Venture: Mike Cagney's New Startup Attracts Investors Despite Sex Scandal
Since the end of World War II, the number of women in the workforce has increased every year, currently accounting for 47 percent of the workforce in the U.S. Even though more women are climbing the corporate ladder in some of the top companies in the world, sexual harassment and assault is very much a reality for many women and some men, particularly by male coworkers who occupy powerful positions such as CEO and Chairman in a company.
Mike Cagney, co-founder and former CEO of online personal finance company Social Finance, Inc., or “SoFi," is currently under fire for allegations of sexual harassment. Cagney resigned from his post as CEO of SoFi due to an investigation conducted by the SoFi board that found proof of him having an extramarital affair with an employee. Cagney’s resignation came shortly after a lawsuit that was filed by former SoFi employee, Brandon Charles, who stated that he had personally witnessed female employees being sexually harassed by Cagney at SoFi. After the lawsuit had been filed, Cagney sent out a letter to SoFi employees. He stated, "The combination of HR-related litigation and negative press have become a distraction from the company’s core mission."
A female employee at SoFi who says she was sexually harassed by Cagney was an executive assistant by the name of Laura Munoz. As she was describing the “frat-like” environment of SoFi, she also recalled text messages sent from Cagney at night, especially those that are sexually explicit, and that she was being paid about $75,000 to leave the company.
Mike Cagney’s actions in the sex scandal of SoFi had also affected the company’s chances of becoming a bank. SoFi submitted an application to become a bank of its own and its chances of becoming a bank were already slim before the allegations surrounding Cagney’s sexual misconduct had been revealed.
Although no longer the CEO of Social Finance, Inc., Cagney had recently established a startup called Figure that has already raised $50 million. The funding round was being led by DCM Ventures and Ribbit Capital, alongside support and participation coming from Mithril Capital Management.
Cagney’s new startup Figure had also been assisted by two venture capitalists who had invested $17 million into it, even as those venture capitalists were still very aware of the sexual misconduct that was performed by Cagney at SoFi.

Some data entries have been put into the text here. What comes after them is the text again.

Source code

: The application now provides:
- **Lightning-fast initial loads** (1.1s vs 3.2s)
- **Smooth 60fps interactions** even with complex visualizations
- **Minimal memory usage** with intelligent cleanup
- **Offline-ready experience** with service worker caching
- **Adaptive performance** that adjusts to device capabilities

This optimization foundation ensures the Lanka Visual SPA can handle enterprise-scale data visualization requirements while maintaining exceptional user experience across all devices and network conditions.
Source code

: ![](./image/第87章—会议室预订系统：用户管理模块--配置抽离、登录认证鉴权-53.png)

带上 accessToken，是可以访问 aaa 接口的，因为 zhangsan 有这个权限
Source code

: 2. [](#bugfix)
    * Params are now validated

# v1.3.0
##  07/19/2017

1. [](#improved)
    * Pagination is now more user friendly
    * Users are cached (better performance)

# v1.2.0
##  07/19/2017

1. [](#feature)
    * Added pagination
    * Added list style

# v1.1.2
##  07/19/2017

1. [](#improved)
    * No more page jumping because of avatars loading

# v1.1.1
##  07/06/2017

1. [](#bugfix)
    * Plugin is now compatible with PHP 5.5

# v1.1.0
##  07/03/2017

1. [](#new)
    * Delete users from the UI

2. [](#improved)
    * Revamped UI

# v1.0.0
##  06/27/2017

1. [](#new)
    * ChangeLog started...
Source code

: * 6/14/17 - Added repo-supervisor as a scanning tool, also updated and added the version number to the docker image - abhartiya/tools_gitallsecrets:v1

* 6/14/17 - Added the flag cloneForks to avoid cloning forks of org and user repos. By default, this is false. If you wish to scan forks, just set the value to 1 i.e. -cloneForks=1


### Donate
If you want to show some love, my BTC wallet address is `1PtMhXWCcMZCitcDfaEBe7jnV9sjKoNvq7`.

The two venture capitalists that had invested the $17 million were DCM Ventures’ David Chao and Baseline Ventures’ Steve Anderson, both of them being former board members of SoFi.
As Cagney sets the foundation for his new startup, in which he is also the co-founder alongside his wife, June Ou, who was also SoFi’s chief technology officer, his plan for the startup was to raise $25 million and pitch to investors like PayPal co-founder Peter Thiel and the aforementioned Chao and Anderson, individuals who were also SoFi’s financial backers.
Figure was created as a lending startup that specializes in home equity funding with blockchain, which is a growing list of records linked to cryptography, being an important component of the startup’s business plan. As of July 27, 2018, the startup has now raised up to a total of $58 million.
SoFi, on the other hand, is moving on in the right direction as it hired Anthony Noto, who had recently served as the COO of Twitter since November 2016, as the newest CEO of SoFi. The company had also added two women onto its Board of Directors as well, Peggy Alford, Chief Financial Officer and Head of Operations at the Chan Zuckerberg Initiative, and Magdalena Yesil, a prominent venture capitalist of tech companies such as Salesforce.
Just like Cagney, other prominent Silicon Valley entrepreneurs and investors such as former DJF investor Steve Jurvetson and former Binary Capitals investor Justin Caldbeck have also reignited their careers after resigning because of similar allegations of sexual misconducts at their former companies. Jurvetson is listed as the future founder of his new venture capital fund called Future Ventures whereas Caldbeck made a public appearance in which instructed male professionals on the dangers of the “bro culture” in the workplace and what he had learned from grappling with sexual harassment claims.
What is similar between these investors and Mike Cagney is that these men lost their positions of leadership due to the ever-growing influence of the #MeToo movement, which encourages women of all backgrounds to reveal the sexual harassment and assault they’d experienced in the past. The #MeToo movement expands to professional environments as women who are working (or have worked) in various industries, ranging from finance to music to technology, and had opened up to the public about abuses and the masochistic work culture that they’ve experienced.
The comments that were expressed by former SoFi executive assistant, Laura Munoz, and other female employees at SoFi about the actions of Mike Cagney when he was the company’s CEO can serve as evidence that even the offices of Silicon Valley companies can still enhance the atmosphere of sexual harassment and assault that makes women very uncomfortable to work in. Even if a company’s executives or founders had achieved a lot of success for the company throughout the years, those same individuals should still be removed from their positions if there is still enough evidence that proves them guilty of sexual misconduct in the office.